* GOAL:
Write out the listing below line for line, changing nothing.

++++++

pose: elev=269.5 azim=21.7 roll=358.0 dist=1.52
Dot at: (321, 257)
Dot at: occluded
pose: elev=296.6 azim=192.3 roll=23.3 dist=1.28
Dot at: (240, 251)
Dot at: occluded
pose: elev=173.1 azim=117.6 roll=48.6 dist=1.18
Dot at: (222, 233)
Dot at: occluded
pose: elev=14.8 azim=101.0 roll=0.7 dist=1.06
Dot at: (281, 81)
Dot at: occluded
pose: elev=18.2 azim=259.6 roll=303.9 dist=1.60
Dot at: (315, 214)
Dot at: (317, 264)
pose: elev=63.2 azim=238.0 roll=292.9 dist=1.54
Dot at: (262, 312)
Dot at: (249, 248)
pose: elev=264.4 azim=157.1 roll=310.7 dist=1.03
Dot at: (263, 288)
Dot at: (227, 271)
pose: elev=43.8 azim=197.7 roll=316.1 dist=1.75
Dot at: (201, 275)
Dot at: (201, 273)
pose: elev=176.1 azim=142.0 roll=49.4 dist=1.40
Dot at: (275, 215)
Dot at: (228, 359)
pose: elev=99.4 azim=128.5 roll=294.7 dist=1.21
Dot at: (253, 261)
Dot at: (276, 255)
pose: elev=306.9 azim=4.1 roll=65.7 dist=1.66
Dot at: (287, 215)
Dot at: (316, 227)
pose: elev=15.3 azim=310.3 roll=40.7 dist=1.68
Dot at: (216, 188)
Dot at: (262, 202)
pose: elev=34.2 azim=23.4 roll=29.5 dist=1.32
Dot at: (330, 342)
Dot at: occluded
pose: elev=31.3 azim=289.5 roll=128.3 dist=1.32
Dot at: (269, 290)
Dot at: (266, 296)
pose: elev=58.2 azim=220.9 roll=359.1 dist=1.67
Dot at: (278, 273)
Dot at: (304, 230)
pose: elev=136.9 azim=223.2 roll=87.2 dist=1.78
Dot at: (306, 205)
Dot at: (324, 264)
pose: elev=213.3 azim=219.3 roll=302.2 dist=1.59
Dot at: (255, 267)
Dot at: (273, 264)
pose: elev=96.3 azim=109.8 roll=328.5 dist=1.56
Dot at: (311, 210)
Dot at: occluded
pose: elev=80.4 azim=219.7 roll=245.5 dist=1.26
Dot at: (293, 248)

++++++

* COMPLETE ANSWER:
pose: elev=269.5 azim=21.7 roll=358.0 dist=1.52
Dot at: (321, 257)
Dot at: occluded
pose: elev=296.6 azim=192.3 roll=23.3 dist=1.28
Dot at: (240, 251)
Dot at: occluded
pose: elev=173.1 azim=117.6 roll=48.6 dist=1.18
Dot at: (222, 233)
Dot at: occluded
pose: elev=14.8 azim=101.0 roll=0.7 dist=1.06
Dot at: (281, 81)
Dot at: occluded
pose: elev=18.2 azim=259.6 roll=303.9 dist=1.60
Dot at: (315, 214)
Dot at: (317, 264)
pose: elev=63.2 azim=238.0 roll=292.9 dist=1.54
Dot at: (262, 312)
Dot at: (249, 248)
pose: elev=264.4 azim=157.1 roll=310.7 dist=1.03
Dot at: (263, 288)
Dot at: (227, 271)
pose: elev=43.8 azim=197.7 roll=316.1 dist=1.75
Dot at: (201, 275)
Dot at: (201, 273)
pose: elev=176.1 azim=142.0 roll=49.4 dist=1.40
Dot at: (275, 215)
Dot at: (228, 359)
pose: elev=99.4 azim=128.5 roll=294.7 dist=1.21
Dot at: (253, 261)
Dot at: (276, 255)
pose: elev=306.9 azim=4.1 roll=65.7 dist=1.66
Dot at: (287, 215)
Dot at: (316, 227)
pose: elev=15.3 azim=310.3 roll=40.7 dist=1.68
Dot at: (216, 188)
Dot at: (262, 202)
pose: elev=34.2 azim=23.4 roll=29.5 dist=1.32
Dot at: (330, 342)
Dot at: occluded
pose: elev=31.3 azim=289.5 roll=128.3 dist=1.32
Dot at: (269, 290)
Dot at: (266, 296)
pose: elev=58.2 azim=220.9 roll=359.1 dist=1.67
Dot at: (278, 273)
Dot at: (304, 230)
pose: elev=136.9 azim=223.2 roll=87.2 dist=1.78
Dot at: (306, 205)
Dot at: (324, 264)
pose: elev=213.3 azim=219.3 roll=302.2 dist=1.59
Dot at: (255, 267)
Dot at: (273, 264)
pose: elev=96.3 azim=109.8 roll=328.5 dist=1.56
Dot at: (311, 210)
Dot at: occluded
pose: elev=80.4 azim=219.7 roll=245.5 dist=1.26
Dot at: (293, 248)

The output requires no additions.